Like a little Martian from Space Invaders she flies apart into colored lights.

Estrella collapses in the fetal position, dying instantly. Police lieutenant Félix Sazo immediately shoots himself twice in the head with his smoking service revolver and falls to the ground.

On the same screen where we once watched Lost in Space, Movie Nights, Sábado gigante, and The Twilight Zone, our classmate turned up in the crime news.

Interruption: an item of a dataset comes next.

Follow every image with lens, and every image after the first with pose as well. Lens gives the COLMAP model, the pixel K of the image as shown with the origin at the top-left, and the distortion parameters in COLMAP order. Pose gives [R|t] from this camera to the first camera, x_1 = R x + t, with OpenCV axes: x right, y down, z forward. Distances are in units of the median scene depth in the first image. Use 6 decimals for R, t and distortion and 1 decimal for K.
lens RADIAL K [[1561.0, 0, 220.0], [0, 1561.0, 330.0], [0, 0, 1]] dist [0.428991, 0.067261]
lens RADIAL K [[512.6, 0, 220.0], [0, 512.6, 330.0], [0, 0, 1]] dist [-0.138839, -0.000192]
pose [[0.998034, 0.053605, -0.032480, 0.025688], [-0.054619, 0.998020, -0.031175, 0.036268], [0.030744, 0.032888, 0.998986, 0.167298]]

And so this story comes to an end, with no mention of the man who tortured people, and with the image of Estrella González Jepsen dead at the hands of a national police officer. I imagine her in her school uniform, like the last time I saw her, in 1985. That’s not how she looked when she died, of course, but it’s how I want to imagine her. Beside her is the son of one of the degollados, just as I remember him at that wake, in his uniform, standing next to his father’s coffin, not crying. The two of them in the same scene, where my mind wants to put them. Side by side, maybe looking at each other. Maybe not. They’re the children. That’s what they are.

We’re all around them. Lying on the floor, in our uniforms too, but old now, gray-haired, balding, a few pounds heavier, careworn, fallen as in our enactments of the twenty-first of May on the deck of the enemy ship. Veterans of an old war. Little lead soldiers splashing in a fake sea of colored paper. The vast dark sea of the twilight zone.

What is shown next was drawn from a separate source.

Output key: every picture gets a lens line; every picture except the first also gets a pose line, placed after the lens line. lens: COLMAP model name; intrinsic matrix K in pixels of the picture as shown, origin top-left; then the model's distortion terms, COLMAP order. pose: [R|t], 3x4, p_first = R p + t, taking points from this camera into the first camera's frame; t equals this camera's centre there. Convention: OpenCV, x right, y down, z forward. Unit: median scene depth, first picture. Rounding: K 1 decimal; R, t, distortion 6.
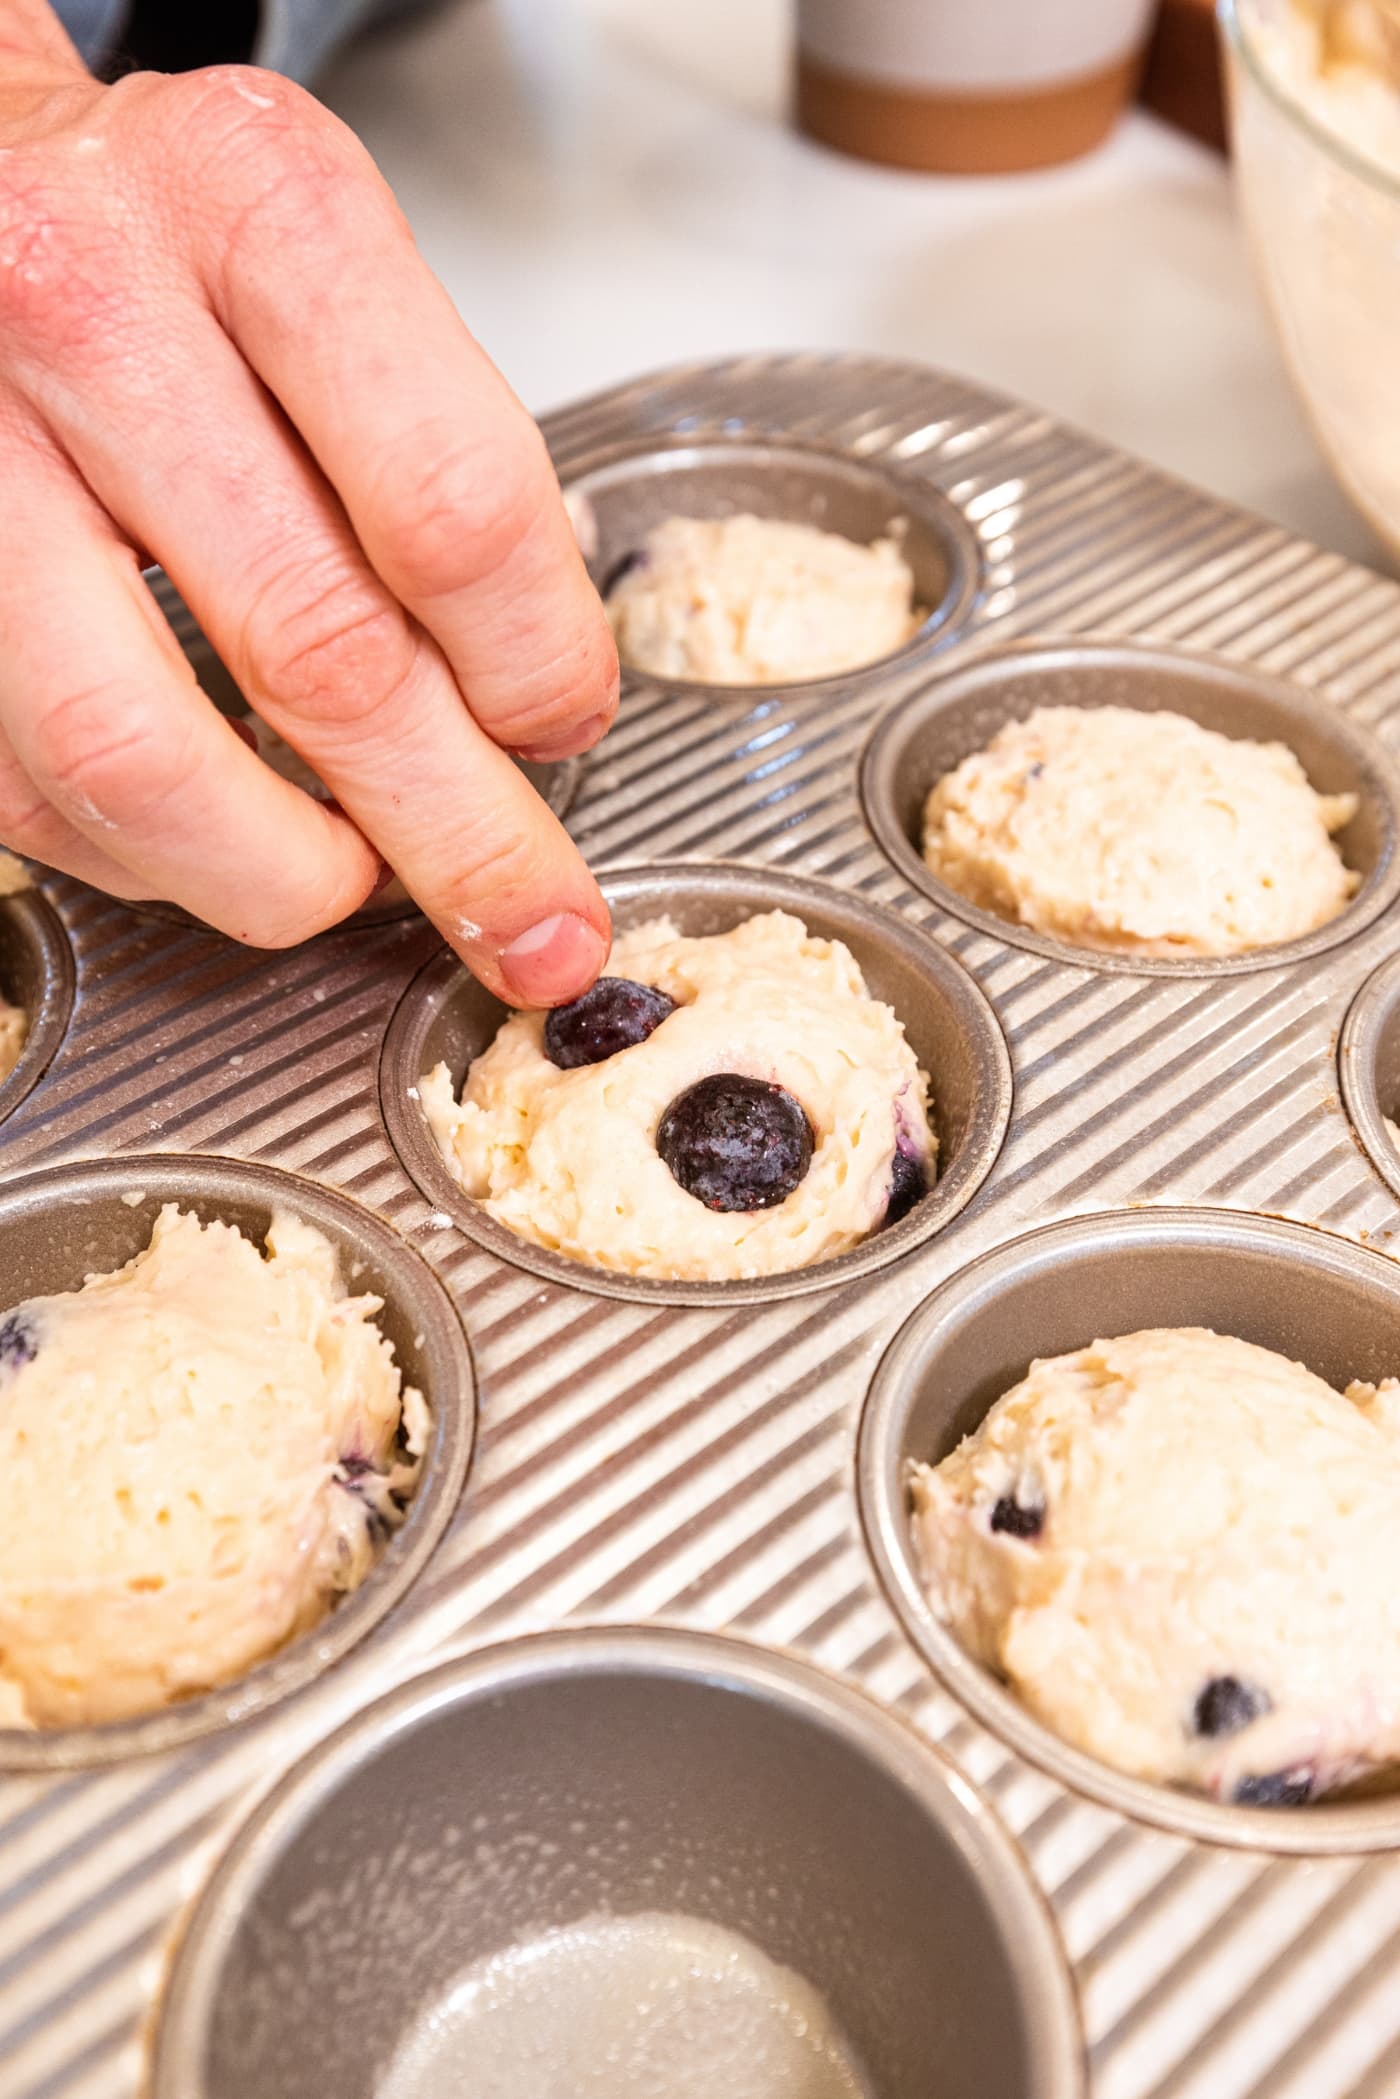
lens RADIAL K [[3387.6, 0, 700.0], [0, 3387.6, 1049.5], [0, 0, 1]] dist [-0.003208, 0.072748]
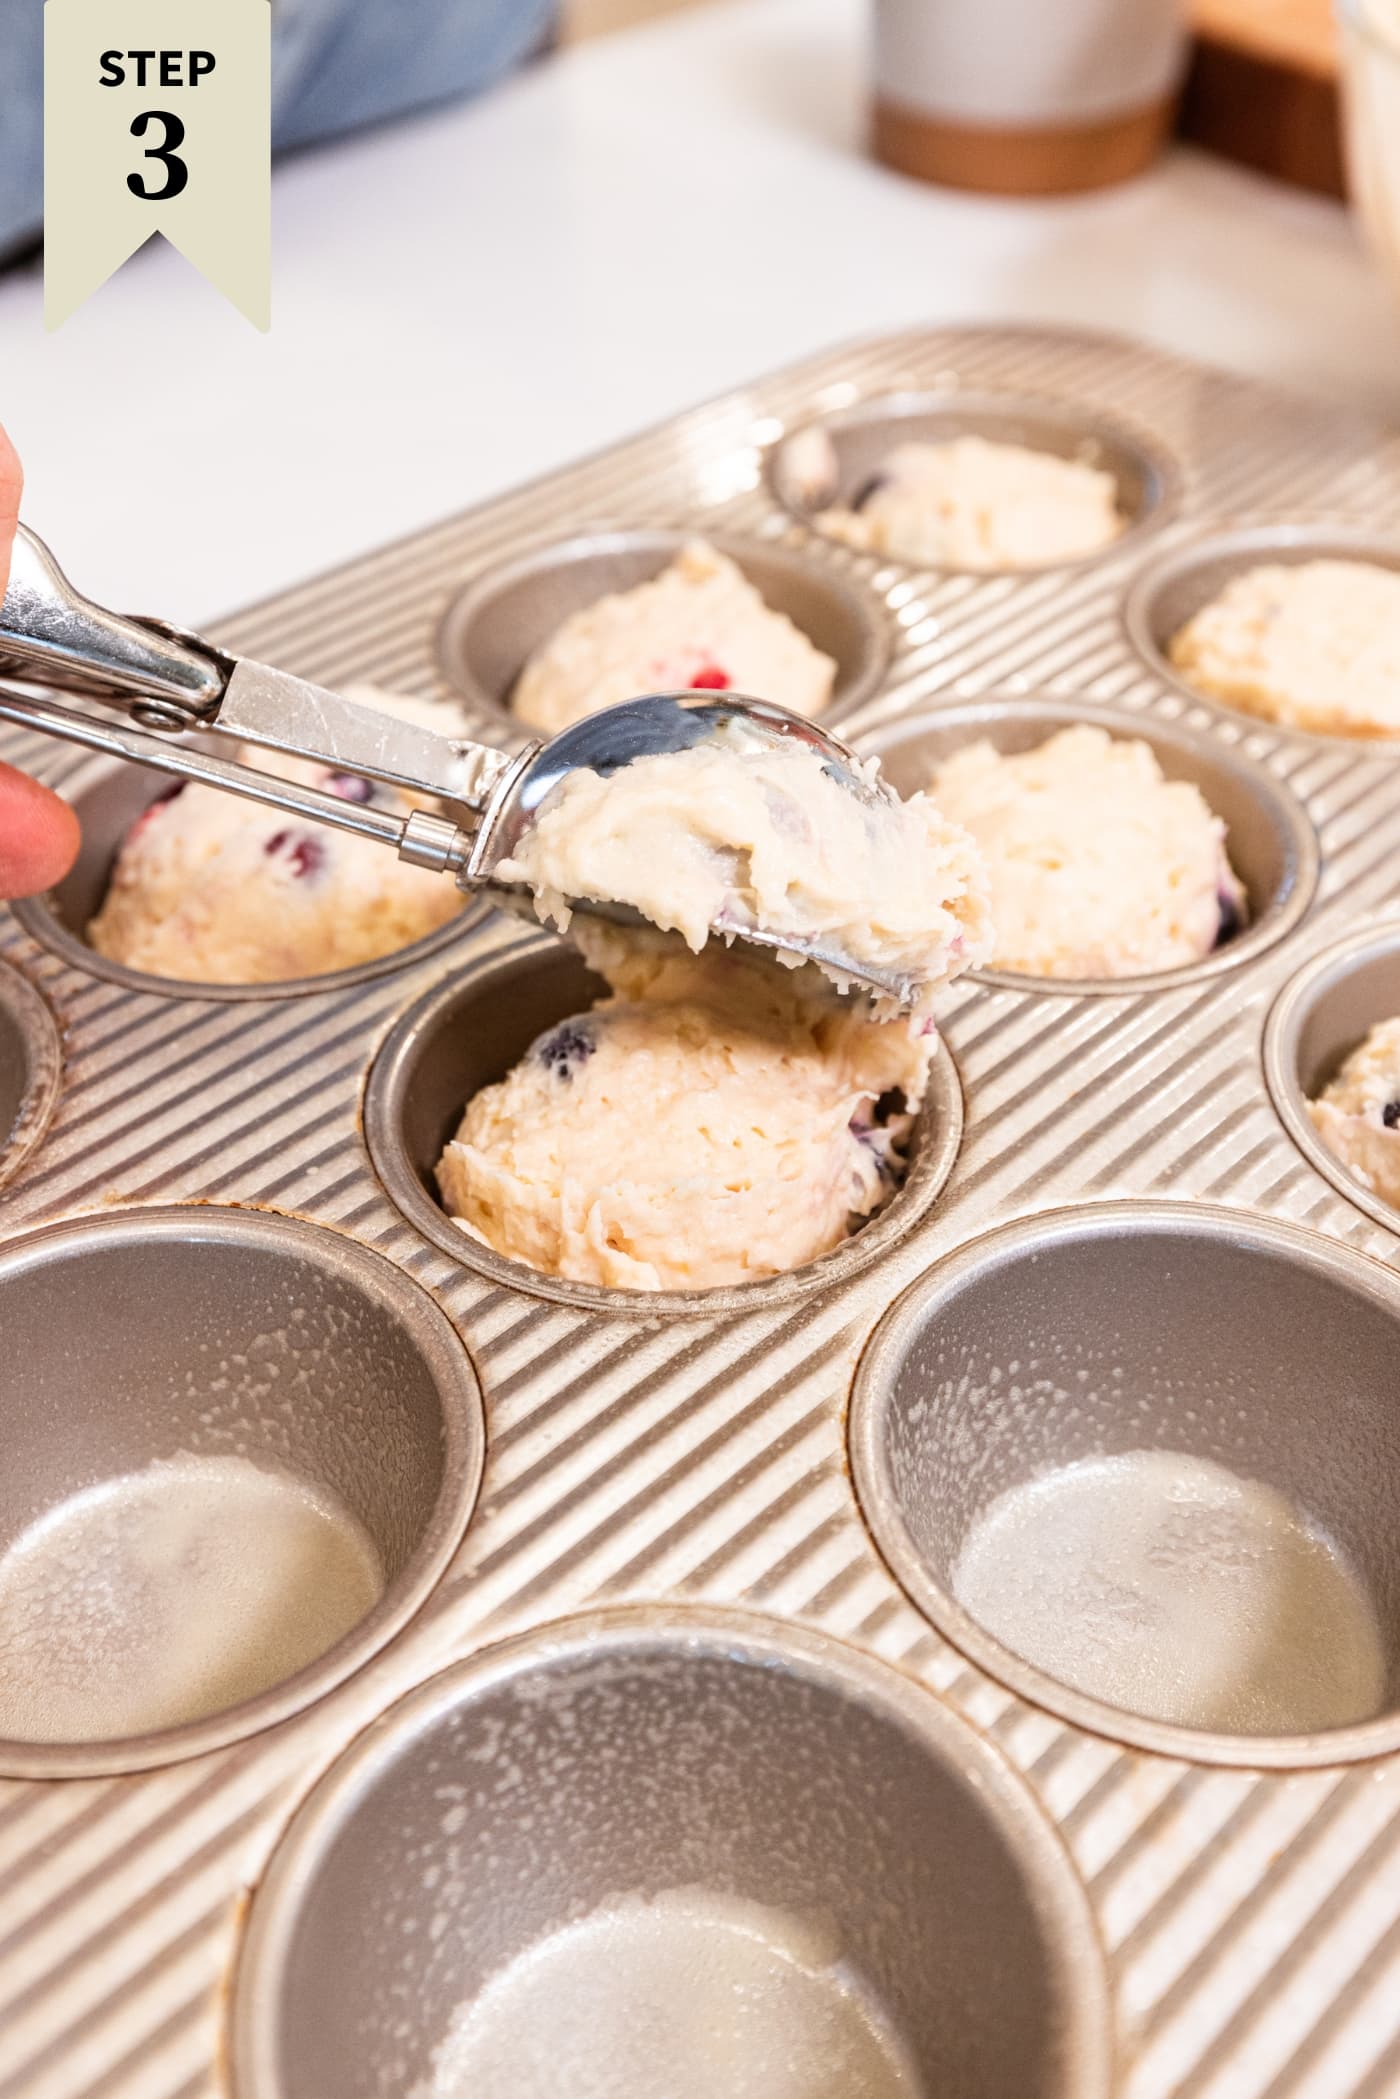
lens RADIAL K [[3387.6, 0, 700.0], [0, 3387.6, 1049.5], [0, 0, 1]] dist [-0.003208, 0.072748]
pose [[0.995692, -0.038746, 0.084233, -0.184537], [0.043467, 0.997542, -0.054962, 0.114494], [-0.081897, 0.058386, 0.994929, -0.159989]]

I imagine him in a small apartment in a French town. Maybe not an apartment, a cabin. A simple place, in a village near the Swiss border. A sparsely populated area where the French police, who guard him, can monitor the comings and goings of any stranger. He’s been here for just a few weeks. He’s alone, he doesn’t know a soul, and the neighbors speak an indecipherable language. He can’t read the newspapers, can’t understand what the news announcers or the bus driver or the grocer are saying. He has just started getting used to the coins, and though the village is small, he still loses his way on its streets. Like Colonel Cook from that old episode of The Twilight Zone, the man who tortured people has survived his voyage through space, but his odyssey through loneliness and fear is just beginning. He’s an earthling lost on a strange planet. After taking the southern route out of Chile, he traveled on to Buenos Aires, and in Buenos Aires he got on a plane to Paris. He was there for a while, until Sécurité transferred him to this place that is now his. An unknown land, ruled by dead and untranslatable time.

It’s hard for me to imagine him there.